Stéphane Huet, Directeur Technique de l’Académie Player’s, a répondu aux questions de GrandChelem pour notre numéro 19 et le dossier sur le temps. Il revient sur cette notion, ainsi que celle de « rituel » et ce qui l’a marqué dans le match Isner‐Mahut.
Comment se construit un rituel ?
Tous les joueurs ont des rituels bien précis, du cordage que l’on remet en place aux déplacements en fond de court. Regarde Nadal… Et ils se les construisent en fonction de leur personnalité propre. A lui de se les trouver, même si le coach peut toujours l’orienter dans telle ou telle direction. D’une manière générale, tous ces rituels sont des protocoles. Il y en a qui fonctionnent au visuel, d’autres à la sensation. Ca se joue en fonction des personnalités, il y a plein de petits facteurs.
Il y a des rituels plus adaptés que d’autres pour gérer efficacement le temps ?
Je ne sais pas. Ca dépend des tempéraments : il y en a qui ont besoin de conserver un certain rythme pour garder de l’influx, de l’agressivité ; et d’autres qui préfèrent baisser d’intensité pour trouver du relâchement… Il n’y a pas de bons ou de mauvais rituels. Le but, c’est d’arriver à faire le vide, de récupérer au maximum et de repartir avec de bonnes sensations.
Certains pensent qu’il faut accélérer le rythme quand on gagne et le ralentir quand on perd. C’est un peu facile, non ?
Quand on est dans une bonne passe dans un match, je conseille toujours d’être prêt le plus rapidement possible pour enchainer et empêcher l’autre de retrouver sa sérénité. Il faut jouer pour ne pas rompre la dynamique négative de l’adversaire. C’est une partie d’échecs, il faut analyser le comportement de l’autre. Dans une mauvaise passe, il faut faire l’inverse, prendre son temps et avoir la lucidité pour imprimer le rythme que l’on a choisi.
Comment un champion va gérer le temps, entre les points, aux changements de côtés ?
Il faut arriver à ne pas se préoccuper de l’autre, c’est ça la force des grands. Ils gardent le contrôle d’eux-mêmes. Quand ils rentrent sur le court, ils sont concentrés sur leur tennis, leurs sensations ; ils mettent leur jeu en application et peu importe le reste. Davydenko est un peu le spécialiste de cette concentration. La priorité, c’est de jouer avec ses qualités et, si l’on voit que ça ne fonctionne pas, on s’adapte et on modifie ses plans.

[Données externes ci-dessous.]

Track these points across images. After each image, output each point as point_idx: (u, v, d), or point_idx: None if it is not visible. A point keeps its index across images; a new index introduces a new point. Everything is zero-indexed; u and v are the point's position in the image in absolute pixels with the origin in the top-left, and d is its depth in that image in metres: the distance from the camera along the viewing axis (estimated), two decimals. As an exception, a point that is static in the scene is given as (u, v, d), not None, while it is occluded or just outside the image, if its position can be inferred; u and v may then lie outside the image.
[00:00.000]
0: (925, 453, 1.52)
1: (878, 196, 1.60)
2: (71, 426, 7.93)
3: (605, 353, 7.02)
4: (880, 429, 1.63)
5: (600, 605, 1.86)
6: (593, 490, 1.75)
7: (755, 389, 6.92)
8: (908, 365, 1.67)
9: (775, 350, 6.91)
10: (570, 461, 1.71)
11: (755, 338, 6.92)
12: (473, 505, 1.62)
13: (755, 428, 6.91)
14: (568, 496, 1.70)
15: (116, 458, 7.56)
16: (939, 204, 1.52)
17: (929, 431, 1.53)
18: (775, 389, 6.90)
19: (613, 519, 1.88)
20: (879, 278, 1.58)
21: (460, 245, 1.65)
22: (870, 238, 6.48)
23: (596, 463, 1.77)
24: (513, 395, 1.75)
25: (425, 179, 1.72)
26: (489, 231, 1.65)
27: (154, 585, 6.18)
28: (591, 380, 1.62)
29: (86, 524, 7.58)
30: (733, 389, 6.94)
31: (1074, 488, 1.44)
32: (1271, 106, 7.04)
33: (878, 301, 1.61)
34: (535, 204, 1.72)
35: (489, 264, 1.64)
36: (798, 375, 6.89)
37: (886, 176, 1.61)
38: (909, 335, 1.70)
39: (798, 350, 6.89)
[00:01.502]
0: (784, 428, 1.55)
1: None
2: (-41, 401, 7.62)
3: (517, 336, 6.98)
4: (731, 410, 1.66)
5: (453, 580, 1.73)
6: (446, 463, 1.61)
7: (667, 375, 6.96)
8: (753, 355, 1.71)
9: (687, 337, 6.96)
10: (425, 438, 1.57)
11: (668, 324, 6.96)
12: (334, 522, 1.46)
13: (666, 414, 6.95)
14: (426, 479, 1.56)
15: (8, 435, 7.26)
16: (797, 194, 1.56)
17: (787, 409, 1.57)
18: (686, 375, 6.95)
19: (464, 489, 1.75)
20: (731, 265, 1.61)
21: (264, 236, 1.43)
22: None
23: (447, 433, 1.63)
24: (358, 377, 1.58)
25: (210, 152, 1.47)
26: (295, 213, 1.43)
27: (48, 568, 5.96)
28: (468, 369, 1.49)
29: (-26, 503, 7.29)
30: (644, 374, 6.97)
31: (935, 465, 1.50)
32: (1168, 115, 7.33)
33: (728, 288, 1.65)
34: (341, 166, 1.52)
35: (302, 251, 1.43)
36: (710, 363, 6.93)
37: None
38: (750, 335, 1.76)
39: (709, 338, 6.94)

Mais, au départ, il faut appliquer ses points forts. Et puis il ne faut pas que l’esprit produise du contenu durant ce laps de temps. Il faut faire le vide et se placer en‐dehors du temps. Ne plus penser à rien, rester dans sa bulle. Moins on cogite, plus on essaie de se focaliser sur ses propres sensations, de gérer son rythme cardiaque, sa respiration… Si Nico est resté au contact, c’est parce qu’il était en déconnexion avec le temps et ce qui se passait autour. Se focaliser sur l’instant présent, du premier point à la balle de match. Quand tu es vraiment concentré, tu ne sais même plus où tu en es, tu prends les points vraiment les uns après les autres.
Il existe des méthodes pour aider à la concentration, à ce travail sur le rituel ?
Nous, on a un sophrologue. Moi, j’ai utilisé certaines de ces méthodes durant ma carrière pour m’aider à passer un cap. C’est délicat, car il faut que le joueur soit vraiment demandeur. Si ce n’est pas le cas, je ne vois pas comment le message peut passer. Après, il faut aussi se connaître soi‐même, autrement c’est difficile. Les jeunes, on peut les initier à maîtriser ces éléments‐là. Si tout se passe bien, que le joueur gère ses émotions, ce n’est pas la peine d’y faire appel.
Qu’est ce qui vous a paru le plus dingue dans le match Isner‐Mahut ?
Ca m’a fait relativiser le concept de limites. On se met soi‐même ses limites et, si le mental est là, on peut les repousser très loin. On construit ses propres barrières mentales, donc on a la clef pour les dépasser. Et, là, avec ce match, ce dont on s’aperçoit, c’est qu’il n’y a pas de limites. Et la faculté qu’a eu Mahut de rester dans le moment présent, d’évacuer le stress, lors même qu’il courait après le score, c’est tout simplement énorme. Maintenant, j’imagine que ça n’a pas été facile pour Nico de perdre ce match. Mais il a vécu tellement de moments plus durs dans sa vie… Ca reste un match de tennis, quelque chose de secondaire. Je suis sûr qu’il va s’en remettre et que ça va lui apporter des choses.